── PROVIDED PASSAGE
Rising bond yields a trigger alarm for other asset classes


The rising bond yields in the US and India have raised worries over the negative impact on other asset classes, especially on the stock markets and gold. The yield on the 10-year bond in India moved up from the recent low of 5.76 per cent to 6.13 per cent, in line with the rise in US yields.

On Thursday, the yield on 10-year benchmark bond rose 10 basis points higher as the Reserve Bank of India (RBI) rejected the bids as traders demanded higher yields at the Rs 31,000-crore bond auction despite the RBI taking steps to ease yields through open market operations and Operation Twist. The RBI will have its task cut out and ensure a stable yield — 6 per cent — as the government is expected to raise Rs 12 lakh crore from the market in 2021-22.

Analysts said a sudden rise in domestic as well as global bond yields was a prime hindrance, which recently moderated the enthusiasm of equity market participants throughout the world. While India’s 10-year bonds rose nearly 17 bps this week, US 10-year bond yields, too, saw a similar rise. “For an investor, it is imperative to know that rising bond yields are huge determinants of equity valuations,” said Nirali Shah, head of equity research, Samco Securities.

The taper tantrum of 2013 is one example taht showed the relation between the two — bond yields and stock markets — when a sudden rise in bond yields caused markets to slide as mass bond selling was witnessed. “Bond yields are inversely proportional to equity returns and when bond yields decline, equity markets tend to outperform while when yields rise equity market returns tend to falter. Therefore, this could be one of the reasons for Nifty’s correction this week,” Shah said.
────
** GIVEN EXERCISE 1 **
Rewrite the data rows from the line with "catalogue / barcode: US 3342669" to the line with "family: Solanaceae", both included, as a two-column CSV with the columns field and value. Give one CSV row per line, with each entry in its own quoted field and any line breaks replaced by spaces.
These rows have no connection to the article on rising bond yields.
── SUPPLIED RECORDS
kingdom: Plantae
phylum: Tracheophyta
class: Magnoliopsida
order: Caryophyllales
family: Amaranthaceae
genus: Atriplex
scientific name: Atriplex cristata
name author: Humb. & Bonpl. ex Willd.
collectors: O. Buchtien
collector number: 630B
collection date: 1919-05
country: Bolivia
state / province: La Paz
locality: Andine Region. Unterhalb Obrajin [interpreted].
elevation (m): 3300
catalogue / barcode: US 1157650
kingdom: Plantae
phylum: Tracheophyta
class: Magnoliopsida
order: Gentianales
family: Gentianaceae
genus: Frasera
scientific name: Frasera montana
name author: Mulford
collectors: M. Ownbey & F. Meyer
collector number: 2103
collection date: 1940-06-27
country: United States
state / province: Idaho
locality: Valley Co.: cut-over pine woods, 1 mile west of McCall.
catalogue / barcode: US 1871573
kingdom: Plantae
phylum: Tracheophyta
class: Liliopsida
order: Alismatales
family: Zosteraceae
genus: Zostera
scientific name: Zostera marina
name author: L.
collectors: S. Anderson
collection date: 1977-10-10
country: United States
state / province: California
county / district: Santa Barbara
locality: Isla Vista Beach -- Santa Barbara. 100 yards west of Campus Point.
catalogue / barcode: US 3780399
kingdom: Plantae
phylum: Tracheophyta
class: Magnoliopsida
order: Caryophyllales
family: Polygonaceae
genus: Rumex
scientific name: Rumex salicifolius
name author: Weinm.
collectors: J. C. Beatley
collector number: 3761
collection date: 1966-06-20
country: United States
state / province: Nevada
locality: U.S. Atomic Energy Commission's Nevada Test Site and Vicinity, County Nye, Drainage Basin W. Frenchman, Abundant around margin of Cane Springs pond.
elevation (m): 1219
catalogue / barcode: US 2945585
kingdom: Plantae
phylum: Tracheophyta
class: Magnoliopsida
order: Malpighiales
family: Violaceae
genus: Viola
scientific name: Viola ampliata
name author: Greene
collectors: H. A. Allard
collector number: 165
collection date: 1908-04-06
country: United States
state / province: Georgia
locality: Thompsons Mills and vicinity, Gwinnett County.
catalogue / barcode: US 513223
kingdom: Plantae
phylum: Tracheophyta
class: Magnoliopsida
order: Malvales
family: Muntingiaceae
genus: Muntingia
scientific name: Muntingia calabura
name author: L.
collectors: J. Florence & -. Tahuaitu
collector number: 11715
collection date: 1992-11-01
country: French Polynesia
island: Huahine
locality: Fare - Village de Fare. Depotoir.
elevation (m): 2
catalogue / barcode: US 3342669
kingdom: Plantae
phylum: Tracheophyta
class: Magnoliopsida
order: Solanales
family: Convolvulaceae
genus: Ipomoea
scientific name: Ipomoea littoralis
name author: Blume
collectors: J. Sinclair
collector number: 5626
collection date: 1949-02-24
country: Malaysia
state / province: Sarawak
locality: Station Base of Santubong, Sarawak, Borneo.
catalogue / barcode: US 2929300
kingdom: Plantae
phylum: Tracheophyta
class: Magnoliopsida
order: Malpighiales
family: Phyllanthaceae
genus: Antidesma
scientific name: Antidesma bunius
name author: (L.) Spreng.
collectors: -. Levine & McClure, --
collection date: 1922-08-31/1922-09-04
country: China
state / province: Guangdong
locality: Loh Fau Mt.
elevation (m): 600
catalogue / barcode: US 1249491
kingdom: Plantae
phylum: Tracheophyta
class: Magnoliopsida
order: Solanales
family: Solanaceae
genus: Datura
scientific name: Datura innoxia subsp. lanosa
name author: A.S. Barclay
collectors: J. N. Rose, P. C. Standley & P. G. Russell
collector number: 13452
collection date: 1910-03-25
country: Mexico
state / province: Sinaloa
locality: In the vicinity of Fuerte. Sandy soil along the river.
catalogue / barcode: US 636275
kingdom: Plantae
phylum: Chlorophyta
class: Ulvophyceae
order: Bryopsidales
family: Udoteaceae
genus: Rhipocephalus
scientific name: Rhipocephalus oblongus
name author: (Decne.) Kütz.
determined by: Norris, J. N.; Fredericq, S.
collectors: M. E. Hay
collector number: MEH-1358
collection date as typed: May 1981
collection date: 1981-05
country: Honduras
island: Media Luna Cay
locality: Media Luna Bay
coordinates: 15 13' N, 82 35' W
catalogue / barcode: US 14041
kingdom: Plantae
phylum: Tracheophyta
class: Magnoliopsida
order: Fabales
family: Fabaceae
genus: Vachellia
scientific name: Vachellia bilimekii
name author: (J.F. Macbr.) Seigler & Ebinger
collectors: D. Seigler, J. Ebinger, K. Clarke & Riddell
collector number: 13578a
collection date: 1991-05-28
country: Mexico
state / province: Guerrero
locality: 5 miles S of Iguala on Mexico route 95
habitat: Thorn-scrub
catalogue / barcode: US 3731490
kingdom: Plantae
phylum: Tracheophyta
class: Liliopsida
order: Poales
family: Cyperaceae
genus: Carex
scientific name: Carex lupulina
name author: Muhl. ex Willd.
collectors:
────
** GIVEN EXERCISE 2 **
Print the part of the bond yields article from "Rising bond yields a trigger" to "market in 2021-22.", copying it word for word.

** PROBLEM SOLUTION 1 **
field,value
"catalogue / barcode:","US 3342669"
"kingdom:","Plantae"
"phylum:","Tracheophyta"
"class:","Magnoliopsida"
"order:","Solanales"
"family:","Convolvulaceae"
"genus:","Ipomoea"
"scientific name:","Ipomoea littoralis"
"name author:","Blume"
"collectors:","J. Sinclair"
"collector number:","5626"
"collection date:","1949-02-24"
"country:","Malaysia"
"state / province:","Sarawak"
"locality:","Station Base of Santubong, Sarawak, Borneo."
"catalogue / barcode:","US 2929300"
"kingdom:","Plantae"
"phylum:","Tracheophyta"
"class:","Magnoliopsida"
"order:","Malpighiales"
"family:","Phyllanthaceae"
"genus:","Antidesma"
"scientific name:","Antidesma bunius"
"name author:","(L.) Spreng."
"collectors:","-. Levine & McClure, --"
"collection date:","1922-08-31/1922-09-04"
"country:","China"
"state / province:","Guangdong"
"locality:","Loh Fau Mt."
"elevation (m):","600"
"catalogue / barcode:","US 1249491"
"kingdom:","Plantae"
"phylum:","Tracheophyta"
"class:","Magnoliopsida"
"order:","Solanales"
"family:","Solanaceae"

** PROBLEM SOLUTION 2 **
Rising bond yields a trigger alarm for other asset classes


The rising bond yields in the US and India have raised worries over the negative impact on other asset classes, especially on the stock markets and gold. The yield on the 10-year bond in India moved up from the recent low of 5.76 per cent to 6.13 per cent, in line with the rise in US yields.

On Thursday, the yield on 10-year benchmark bond rose 10 basis points higher as the Reserve Bank of India (RBI) rejected the bids as traders demanded higher yields at the Rs 31,000-crore bond auction despite the RBI taking steps to ease yields through open market operations and Operation Twist. The RBI will have its task cut out and ensure a stable yield — 6 per cent — as the government is expected to raise Rs 12 lakh crore from the market in 2021-22.